La seule méthode « mathématique » pour fixer la valeur réelle des titres cédés
En la matière c’est la méthode par comparaison qui est reine.
Toutefois, en l’absence de transactions similaires et rapprochées dans le temps, l’administration fiscale peut se fonder sur l’une des méthodes destinées à déterminer la valeur de l’actif ou sur la combinaison de plusieurs de ces méthodes.
La valorisation dite « mathématique » souvent utilisée comme première méthode à combiner avec d’autres (ex. méthode des « cash-flow futures ») peut être seulement retenue eu égard à la situation particulière de la société dont les titres ont été cédés. C’est ce qu’est venu valider le Conseil d’État en l’espèce. La combinaison de méthodes ne se justifie pas dans le cas d’une société en voie de dissolution. Ainsi, l’administration fiscale a été en droit de n’utiliser que la méthode mathématique.
À noter : la société dont les titres ont été cédés a été acquise non pas pour son potentiel économique, mais afin d’appréhender les actifs « à la découpe ».
Un écart de 14,1% entre le prix de cession et la valeur réelle est significatif
Finalement, se posait la question suivante : une minoration du prix de cession de 14,1 % peut-elle être regardée comme significative ?
Le Conseil d’État répond expressément qu’au regard de l’ensemble des circonstances de l’espèce un tel écart est significatif.
Le standard minimal de 20% retenu par la doctrine et la pratique est donc dépassé.

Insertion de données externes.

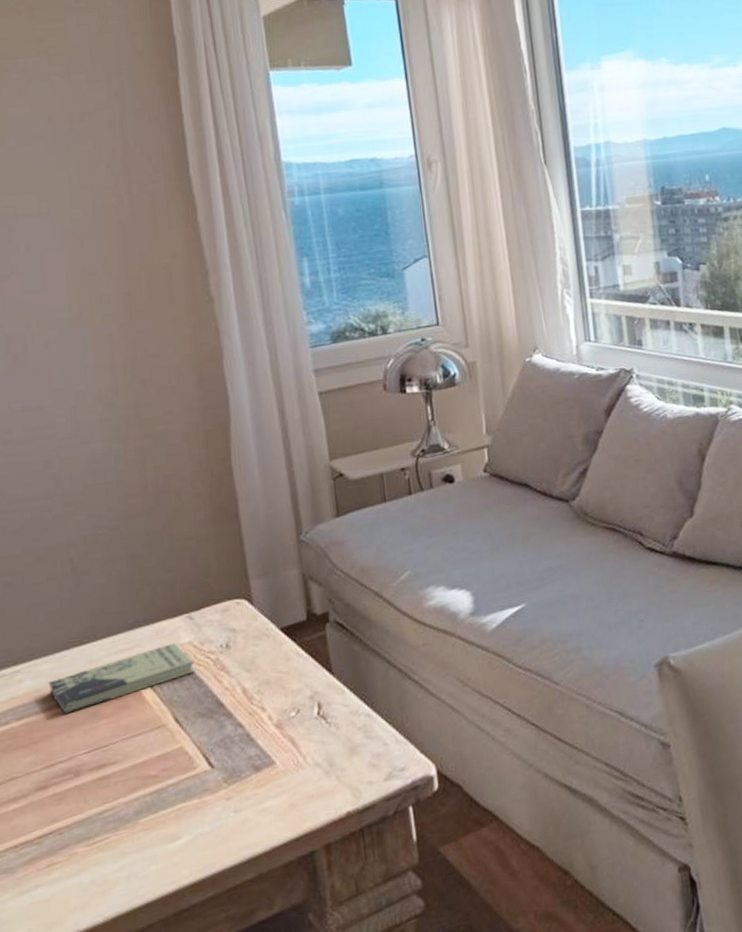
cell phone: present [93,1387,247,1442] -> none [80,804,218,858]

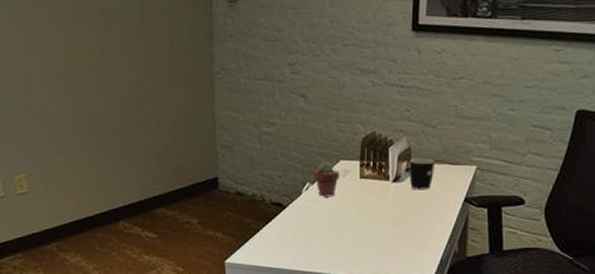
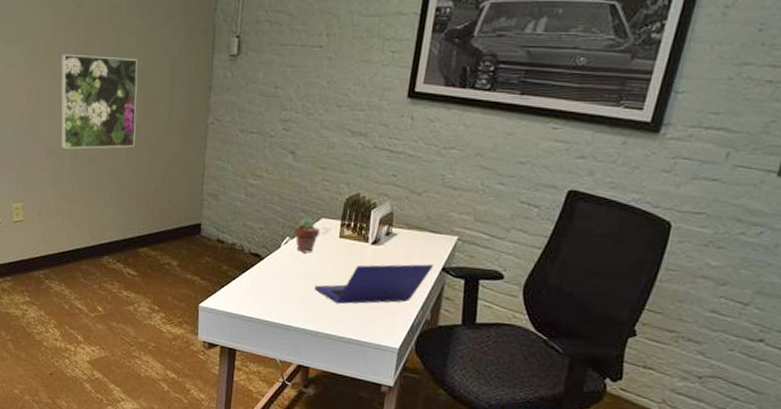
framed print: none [50,12,139,112] -> present [60,54,138,149]
laptop computer: none [341,197,457,246] -> present [315,264,435,304]
mug: present [409,158,434,190] -> none [388,223,416,256]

C’est une application in concreto qui est privilégiée.
Ici, le Conseil d’État relève que le prix a été minoré de manière significative. Le caractère anormal est donc démontré.
À noter : in fine et en l’espèce les conséquences de cette validation du redressement sont l’application du régime des libéralités à l’opération de transfert des titres, rendant plus couteuse l’opération.
Dès lors, il convient pour les entreprises qui souhaitent céder des titres immobilisés (voire des actifs de manière générale) d’être vigilantes dans l’appréciation de la valeur vénale. En tout état de cause, il faut se ménager la preuve de la normalité de l’acte.
L’intervention d’un avocat fiscaliste tant en amont qu’en aval de l’opération est fortement recommandé pour éviter de tels déconvenues.